▸ **Try it**
Lines below starting with the line with "- gross tumour volume including" and going on through the line with "(x=166, y=234) px" must be output exactly; the rest of the records must be left out.

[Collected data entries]
== Segment start ==
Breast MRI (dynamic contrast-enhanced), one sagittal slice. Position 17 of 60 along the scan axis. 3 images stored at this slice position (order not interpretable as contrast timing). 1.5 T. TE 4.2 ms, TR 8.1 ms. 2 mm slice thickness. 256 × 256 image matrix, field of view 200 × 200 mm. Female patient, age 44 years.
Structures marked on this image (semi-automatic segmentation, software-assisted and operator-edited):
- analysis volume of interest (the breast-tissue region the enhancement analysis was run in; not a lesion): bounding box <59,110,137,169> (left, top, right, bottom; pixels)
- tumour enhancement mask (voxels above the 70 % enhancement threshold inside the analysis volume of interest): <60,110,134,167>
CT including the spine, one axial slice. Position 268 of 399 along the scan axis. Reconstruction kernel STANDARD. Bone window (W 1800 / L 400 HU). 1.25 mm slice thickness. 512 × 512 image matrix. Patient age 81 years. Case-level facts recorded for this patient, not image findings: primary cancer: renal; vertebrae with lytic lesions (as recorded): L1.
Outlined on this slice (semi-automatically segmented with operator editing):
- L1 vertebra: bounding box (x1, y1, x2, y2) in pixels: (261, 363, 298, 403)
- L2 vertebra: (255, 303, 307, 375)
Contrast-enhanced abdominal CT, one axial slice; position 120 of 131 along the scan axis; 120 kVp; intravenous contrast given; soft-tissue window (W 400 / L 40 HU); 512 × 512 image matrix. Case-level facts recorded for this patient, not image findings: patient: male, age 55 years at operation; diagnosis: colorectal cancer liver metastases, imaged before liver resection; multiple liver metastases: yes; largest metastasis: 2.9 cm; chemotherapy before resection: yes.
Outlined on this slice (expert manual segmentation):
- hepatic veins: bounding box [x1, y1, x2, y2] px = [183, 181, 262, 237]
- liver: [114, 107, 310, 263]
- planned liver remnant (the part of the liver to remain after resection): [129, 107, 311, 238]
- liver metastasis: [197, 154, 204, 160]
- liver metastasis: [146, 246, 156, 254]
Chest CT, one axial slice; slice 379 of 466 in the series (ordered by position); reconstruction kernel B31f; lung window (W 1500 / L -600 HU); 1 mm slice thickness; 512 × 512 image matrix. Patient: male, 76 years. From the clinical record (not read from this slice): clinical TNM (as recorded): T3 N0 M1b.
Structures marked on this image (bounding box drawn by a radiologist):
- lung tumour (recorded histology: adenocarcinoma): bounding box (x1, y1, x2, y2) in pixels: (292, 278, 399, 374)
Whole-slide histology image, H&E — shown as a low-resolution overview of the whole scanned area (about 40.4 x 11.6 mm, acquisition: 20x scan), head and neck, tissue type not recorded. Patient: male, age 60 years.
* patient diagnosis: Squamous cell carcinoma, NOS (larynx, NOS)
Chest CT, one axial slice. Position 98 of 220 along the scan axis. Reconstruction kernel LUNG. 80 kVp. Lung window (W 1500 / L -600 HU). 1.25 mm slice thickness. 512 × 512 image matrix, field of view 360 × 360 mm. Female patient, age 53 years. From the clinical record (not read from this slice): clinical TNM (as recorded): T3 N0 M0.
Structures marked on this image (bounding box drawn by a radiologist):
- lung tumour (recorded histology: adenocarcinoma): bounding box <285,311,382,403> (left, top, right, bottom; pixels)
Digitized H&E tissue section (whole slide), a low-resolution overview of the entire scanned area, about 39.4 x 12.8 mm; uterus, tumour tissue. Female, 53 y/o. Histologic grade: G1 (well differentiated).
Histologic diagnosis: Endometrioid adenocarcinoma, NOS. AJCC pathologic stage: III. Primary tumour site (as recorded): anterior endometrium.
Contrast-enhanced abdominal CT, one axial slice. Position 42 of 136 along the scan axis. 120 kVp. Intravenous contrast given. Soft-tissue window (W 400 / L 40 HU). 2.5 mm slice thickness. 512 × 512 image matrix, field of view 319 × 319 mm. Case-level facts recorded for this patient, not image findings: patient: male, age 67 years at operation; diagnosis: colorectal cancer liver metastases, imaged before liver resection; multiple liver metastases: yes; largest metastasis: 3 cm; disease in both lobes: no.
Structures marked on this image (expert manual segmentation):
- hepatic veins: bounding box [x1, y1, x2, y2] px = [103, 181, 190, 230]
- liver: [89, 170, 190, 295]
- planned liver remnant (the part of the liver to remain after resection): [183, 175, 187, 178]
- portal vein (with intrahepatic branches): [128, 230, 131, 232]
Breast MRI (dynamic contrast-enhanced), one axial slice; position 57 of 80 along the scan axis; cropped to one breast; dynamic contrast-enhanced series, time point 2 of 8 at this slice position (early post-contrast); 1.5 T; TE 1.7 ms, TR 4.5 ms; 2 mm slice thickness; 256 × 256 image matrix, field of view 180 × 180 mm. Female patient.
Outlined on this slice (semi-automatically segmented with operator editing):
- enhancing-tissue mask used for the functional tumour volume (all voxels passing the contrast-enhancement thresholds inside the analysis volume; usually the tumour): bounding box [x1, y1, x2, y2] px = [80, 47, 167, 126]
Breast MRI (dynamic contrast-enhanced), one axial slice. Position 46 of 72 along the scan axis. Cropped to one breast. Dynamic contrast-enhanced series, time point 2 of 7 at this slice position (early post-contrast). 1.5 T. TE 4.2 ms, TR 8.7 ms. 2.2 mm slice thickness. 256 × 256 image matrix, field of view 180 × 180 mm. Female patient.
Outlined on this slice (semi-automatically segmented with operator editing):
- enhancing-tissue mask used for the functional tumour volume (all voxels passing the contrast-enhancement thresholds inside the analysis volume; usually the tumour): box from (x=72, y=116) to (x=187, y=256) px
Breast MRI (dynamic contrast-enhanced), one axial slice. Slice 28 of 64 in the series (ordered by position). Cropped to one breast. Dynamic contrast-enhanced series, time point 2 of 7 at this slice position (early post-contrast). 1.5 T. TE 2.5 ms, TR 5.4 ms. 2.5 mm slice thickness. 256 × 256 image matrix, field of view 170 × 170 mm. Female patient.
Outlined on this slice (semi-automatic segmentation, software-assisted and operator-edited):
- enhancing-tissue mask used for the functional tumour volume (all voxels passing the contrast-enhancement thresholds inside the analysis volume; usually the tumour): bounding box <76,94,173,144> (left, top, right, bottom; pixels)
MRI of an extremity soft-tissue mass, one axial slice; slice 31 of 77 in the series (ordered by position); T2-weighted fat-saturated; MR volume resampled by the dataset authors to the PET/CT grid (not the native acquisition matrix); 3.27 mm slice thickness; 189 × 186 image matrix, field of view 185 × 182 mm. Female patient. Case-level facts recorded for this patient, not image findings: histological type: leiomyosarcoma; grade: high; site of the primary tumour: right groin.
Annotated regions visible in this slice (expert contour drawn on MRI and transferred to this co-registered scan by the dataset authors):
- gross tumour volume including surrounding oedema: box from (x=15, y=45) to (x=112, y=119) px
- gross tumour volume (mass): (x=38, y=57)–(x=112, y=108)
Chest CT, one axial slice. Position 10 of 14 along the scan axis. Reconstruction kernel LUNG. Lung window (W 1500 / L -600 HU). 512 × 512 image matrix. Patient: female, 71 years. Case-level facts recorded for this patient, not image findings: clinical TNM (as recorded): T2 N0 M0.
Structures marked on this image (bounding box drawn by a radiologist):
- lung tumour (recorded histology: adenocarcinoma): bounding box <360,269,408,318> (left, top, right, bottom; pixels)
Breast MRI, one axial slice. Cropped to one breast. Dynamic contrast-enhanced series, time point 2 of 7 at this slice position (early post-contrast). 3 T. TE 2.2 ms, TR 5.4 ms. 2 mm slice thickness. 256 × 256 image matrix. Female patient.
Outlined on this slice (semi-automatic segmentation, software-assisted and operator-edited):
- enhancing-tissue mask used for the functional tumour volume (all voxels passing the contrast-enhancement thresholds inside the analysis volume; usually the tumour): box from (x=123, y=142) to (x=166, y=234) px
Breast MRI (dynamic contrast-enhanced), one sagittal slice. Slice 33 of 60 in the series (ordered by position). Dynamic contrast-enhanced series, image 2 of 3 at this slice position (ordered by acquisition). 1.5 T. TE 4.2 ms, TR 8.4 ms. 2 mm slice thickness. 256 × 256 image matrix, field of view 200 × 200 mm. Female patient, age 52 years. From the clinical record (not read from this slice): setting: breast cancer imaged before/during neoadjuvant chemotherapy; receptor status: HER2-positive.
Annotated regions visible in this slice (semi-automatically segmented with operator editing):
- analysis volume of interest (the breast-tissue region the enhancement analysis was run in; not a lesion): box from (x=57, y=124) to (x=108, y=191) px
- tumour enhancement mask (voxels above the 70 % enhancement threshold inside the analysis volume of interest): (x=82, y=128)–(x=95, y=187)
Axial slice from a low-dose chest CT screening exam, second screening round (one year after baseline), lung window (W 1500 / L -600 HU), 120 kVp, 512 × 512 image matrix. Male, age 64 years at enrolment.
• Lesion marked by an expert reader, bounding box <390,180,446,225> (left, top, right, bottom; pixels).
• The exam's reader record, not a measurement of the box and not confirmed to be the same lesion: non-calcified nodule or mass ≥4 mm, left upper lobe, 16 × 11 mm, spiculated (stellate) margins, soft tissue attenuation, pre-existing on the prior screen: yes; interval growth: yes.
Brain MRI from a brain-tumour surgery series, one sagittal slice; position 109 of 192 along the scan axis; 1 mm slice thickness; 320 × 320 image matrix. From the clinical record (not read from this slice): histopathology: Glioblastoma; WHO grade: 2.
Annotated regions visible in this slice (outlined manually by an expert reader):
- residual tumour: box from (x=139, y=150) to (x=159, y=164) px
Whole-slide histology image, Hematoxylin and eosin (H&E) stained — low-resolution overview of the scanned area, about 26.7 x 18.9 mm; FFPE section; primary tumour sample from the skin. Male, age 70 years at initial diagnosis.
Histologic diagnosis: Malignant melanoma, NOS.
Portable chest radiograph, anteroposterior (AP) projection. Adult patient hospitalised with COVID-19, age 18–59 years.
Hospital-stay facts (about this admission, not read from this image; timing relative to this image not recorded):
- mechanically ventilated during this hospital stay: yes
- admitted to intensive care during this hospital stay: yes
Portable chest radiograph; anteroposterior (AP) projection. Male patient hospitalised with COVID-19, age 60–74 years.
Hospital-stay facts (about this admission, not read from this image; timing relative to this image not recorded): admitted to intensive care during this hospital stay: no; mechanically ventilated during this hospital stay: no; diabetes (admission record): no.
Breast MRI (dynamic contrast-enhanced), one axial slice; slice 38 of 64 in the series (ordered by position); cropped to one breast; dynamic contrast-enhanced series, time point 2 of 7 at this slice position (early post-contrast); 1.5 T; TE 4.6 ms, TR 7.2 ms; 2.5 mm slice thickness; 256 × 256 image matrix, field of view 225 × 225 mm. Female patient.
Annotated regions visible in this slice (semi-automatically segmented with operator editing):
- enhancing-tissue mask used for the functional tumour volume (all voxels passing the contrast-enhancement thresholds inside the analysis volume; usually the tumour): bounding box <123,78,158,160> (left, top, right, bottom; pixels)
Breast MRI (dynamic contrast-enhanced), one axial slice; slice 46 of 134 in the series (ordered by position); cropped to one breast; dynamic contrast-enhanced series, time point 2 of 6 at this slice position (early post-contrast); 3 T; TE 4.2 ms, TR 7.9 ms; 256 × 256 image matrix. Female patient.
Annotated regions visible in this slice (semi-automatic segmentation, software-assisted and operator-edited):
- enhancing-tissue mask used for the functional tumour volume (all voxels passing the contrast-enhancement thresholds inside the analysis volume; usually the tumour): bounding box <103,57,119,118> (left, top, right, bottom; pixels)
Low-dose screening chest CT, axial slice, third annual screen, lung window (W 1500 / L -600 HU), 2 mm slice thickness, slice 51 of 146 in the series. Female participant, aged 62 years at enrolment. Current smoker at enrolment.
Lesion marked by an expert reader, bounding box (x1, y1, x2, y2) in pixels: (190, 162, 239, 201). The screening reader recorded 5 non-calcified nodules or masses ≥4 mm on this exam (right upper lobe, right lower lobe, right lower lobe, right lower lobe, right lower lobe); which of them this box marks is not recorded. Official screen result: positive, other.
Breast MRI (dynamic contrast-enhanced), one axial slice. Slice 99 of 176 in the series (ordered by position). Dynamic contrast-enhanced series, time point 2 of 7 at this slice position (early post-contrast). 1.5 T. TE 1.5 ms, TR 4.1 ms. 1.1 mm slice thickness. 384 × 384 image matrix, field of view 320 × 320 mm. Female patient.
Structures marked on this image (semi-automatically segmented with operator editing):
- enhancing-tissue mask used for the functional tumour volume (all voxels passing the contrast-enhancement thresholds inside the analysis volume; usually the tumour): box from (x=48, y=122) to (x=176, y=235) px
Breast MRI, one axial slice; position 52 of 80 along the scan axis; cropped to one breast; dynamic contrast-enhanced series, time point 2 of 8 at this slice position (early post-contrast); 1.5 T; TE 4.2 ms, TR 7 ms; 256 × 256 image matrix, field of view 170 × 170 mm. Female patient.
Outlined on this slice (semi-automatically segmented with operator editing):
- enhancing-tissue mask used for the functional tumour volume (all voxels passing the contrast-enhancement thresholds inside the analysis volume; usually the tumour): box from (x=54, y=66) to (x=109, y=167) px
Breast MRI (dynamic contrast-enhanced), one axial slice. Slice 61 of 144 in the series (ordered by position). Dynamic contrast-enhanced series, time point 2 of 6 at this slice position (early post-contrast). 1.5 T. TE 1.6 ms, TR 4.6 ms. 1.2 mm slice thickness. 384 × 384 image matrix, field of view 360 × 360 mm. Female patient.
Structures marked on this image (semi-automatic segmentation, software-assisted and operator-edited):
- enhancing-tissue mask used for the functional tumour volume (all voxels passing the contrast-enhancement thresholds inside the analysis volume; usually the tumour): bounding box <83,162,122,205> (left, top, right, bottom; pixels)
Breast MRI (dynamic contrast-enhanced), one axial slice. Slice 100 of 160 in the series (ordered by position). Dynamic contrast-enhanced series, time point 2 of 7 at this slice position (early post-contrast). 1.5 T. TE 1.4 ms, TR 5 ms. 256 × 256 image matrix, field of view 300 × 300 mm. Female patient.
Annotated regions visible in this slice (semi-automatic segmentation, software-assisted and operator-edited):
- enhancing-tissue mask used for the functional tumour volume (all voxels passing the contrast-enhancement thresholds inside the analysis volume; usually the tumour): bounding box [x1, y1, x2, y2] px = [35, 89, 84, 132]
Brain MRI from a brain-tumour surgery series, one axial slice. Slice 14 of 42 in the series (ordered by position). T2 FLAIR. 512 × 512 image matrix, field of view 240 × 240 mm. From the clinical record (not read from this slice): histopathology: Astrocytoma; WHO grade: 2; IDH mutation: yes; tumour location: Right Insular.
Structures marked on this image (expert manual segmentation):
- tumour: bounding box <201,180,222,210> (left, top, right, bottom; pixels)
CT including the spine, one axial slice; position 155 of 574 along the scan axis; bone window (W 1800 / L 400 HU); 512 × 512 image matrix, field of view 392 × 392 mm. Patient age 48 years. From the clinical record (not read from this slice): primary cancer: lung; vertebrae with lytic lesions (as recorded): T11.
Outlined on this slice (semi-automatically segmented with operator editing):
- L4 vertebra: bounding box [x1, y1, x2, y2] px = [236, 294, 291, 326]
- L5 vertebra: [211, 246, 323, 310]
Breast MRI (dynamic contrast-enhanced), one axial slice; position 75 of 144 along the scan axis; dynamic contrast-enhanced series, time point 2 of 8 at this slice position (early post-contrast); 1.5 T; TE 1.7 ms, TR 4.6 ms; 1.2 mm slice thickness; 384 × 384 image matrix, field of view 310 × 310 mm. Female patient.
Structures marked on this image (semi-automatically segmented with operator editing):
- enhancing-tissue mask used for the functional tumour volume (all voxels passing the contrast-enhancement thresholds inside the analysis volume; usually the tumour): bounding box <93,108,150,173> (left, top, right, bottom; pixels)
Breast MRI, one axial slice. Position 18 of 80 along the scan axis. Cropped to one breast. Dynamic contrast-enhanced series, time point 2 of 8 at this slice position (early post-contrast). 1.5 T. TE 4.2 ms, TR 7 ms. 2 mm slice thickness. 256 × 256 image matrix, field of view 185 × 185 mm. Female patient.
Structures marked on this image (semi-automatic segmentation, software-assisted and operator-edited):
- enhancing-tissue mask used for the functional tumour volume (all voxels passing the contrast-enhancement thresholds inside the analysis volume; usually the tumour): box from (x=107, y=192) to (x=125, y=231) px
== Segment end ==
▸ **Task solution**
- gross tumour volume including surrounding oedema: box from (x=15, y=45) to (x=112, y=119) px
- gross tumour volume (mass): (x=38, y=57)–(x=112, y=108)
Chest CT, one axial slice. Position 10 of 14 along the scan axis. Reconstruction kernel LUNG. Lung window (W 1500 / L -600 HU). 512 × 512 image matrix. Patient: female, 71 years. Case-level facts recorded for this patient, not image findings: clinical TNM (as recorded): T2 N0 M0.
Structures marked on this image (bounding box drawn by a radiologist):
- lung tumour (recorded histology: adenocarcinoma): bounding box <360,269,408,318> (left, top, right, bottom; pixels)
Breast MRI, one axial slice. Cropped to one breast. Dynamic contrast-enhanced series, time point 2 of 7 at this slice position (early post-contrast). 3 T. TE 2.2 ms, TR 5.4 ms. 2 mm slice thickness. 256 × 256 image matrix. Female patient.
Outlined on this slice (semi-automatic segmentation, software-assisted and operator-edited):
- enhancing-tissue mask used for the functional tumour volume (all voxels passing the contrast-enhancement thresholds inside the analysis volume; usually the tumour): box from (x=123, y=142) to (x=166, y=234) px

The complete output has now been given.